Info about installed distributions is only stored in any kind of global registry by OS-specific packaging tools such as Windows installers, Apt, or RPM. The standard Python packaging tools don't modify or pay attention to these listings.
Pip (or, in my opinion, any Python packaging tool) is best used with virtualenv, which allows you to create isolated per-project Python mini-environments into which you can install packages without affecting your overall system. Every new virtualenv automatically comes with pip installed in it.
A couple other projects you may want to be aware of as well (yes, there's more!):
distribute is a fork of setuptools which has some additional bugfixes and features.
distutils2 is intended to be the "next generation" of Python packaging. It is (hopefully) adopting the best features of distutils/setuptools/distribute/pip. It is being developed independently and is not ready for use yet, but eventually should replace distutils in the Python standard library and become the de facto Python packaging solution.
Hope all that helped clarify something! Good luck.
I use windows and python. It is somewhat frustrating, because pip doesn't always work to install things. Python is moving to pip, so I still use it. Pip is nice, because you can uninstall items and use
pip freeze > requirements.txt
pip install -r requirements.txt
Another reason I like pip is for virtual environments like venv with python 3.4. I have found venv a lot easier to use on windows than virtualenv.

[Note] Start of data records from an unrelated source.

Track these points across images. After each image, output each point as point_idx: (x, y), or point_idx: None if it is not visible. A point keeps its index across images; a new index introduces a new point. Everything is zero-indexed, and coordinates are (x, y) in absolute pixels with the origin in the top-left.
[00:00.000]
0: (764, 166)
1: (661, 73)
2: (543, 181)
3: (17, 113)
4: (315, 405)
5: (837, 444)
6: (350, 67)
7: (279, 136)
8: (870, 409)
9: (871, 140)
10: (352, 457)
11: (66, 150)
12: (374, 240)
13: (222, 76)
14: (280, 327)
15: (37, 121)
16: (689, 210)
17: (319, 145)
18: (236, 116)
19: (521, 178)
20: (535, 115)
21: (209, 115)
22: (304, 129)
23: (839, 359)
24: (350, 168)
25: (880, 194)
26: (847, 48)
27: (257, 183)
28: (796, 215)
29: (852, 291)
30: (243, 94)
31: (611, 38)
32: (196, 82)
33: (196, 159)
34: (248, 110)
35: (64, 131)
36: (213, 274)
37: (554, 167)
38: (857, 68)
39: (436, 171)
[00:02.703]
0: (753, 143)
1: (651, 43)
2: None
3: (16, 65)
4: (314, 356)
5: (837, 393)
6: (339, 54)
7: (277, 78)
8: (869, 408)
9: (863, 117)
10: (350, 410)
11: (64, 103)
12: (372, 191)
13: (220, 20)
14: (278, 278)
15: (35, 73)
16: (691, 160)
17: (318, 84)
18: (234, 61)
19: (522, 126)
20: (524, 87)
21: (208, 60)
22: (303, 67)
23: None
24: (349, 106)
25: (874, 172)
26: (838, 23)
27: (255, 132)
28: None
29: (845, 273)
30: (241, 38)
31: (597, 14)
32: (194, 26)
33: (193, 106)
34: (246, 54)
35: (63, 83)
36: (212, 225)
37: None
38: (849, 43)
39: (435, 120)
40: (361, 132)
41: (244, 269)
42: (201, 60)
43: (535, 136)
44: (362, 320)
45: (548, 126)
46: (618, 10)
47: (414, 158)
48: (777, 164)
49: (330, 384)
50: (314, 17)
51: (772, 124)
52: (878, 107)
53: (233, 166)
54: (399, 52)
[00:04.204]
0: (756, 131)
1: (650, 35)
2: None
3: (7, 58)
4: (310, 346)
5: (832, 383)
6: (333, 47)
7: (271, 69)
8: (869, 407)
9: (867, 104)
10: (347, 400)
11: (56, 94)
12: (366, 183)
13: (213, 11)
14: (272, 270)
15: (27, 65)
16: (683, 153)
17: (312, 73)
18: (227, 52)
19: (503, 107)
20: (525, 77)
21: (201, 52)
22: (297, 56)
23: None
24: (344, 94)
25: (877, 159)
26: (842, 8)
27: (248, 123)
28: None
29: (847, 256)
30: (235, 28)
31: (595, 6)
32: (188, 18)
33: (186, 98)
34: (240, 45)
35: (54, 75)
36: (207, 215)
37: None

If you cannot install a package you have to find the binary for it. http://www.lfd.uci.edu/~gohlke/pythonlibs/
I have found these binaries to be very useful.
Pip is trying to make something called a wheel for binary installations.
pip install wheel
wheel convert path\to\binary.exe
pip install converted_wheel.whl
You will also have to do this for any required libraries that do not install and are required for that package.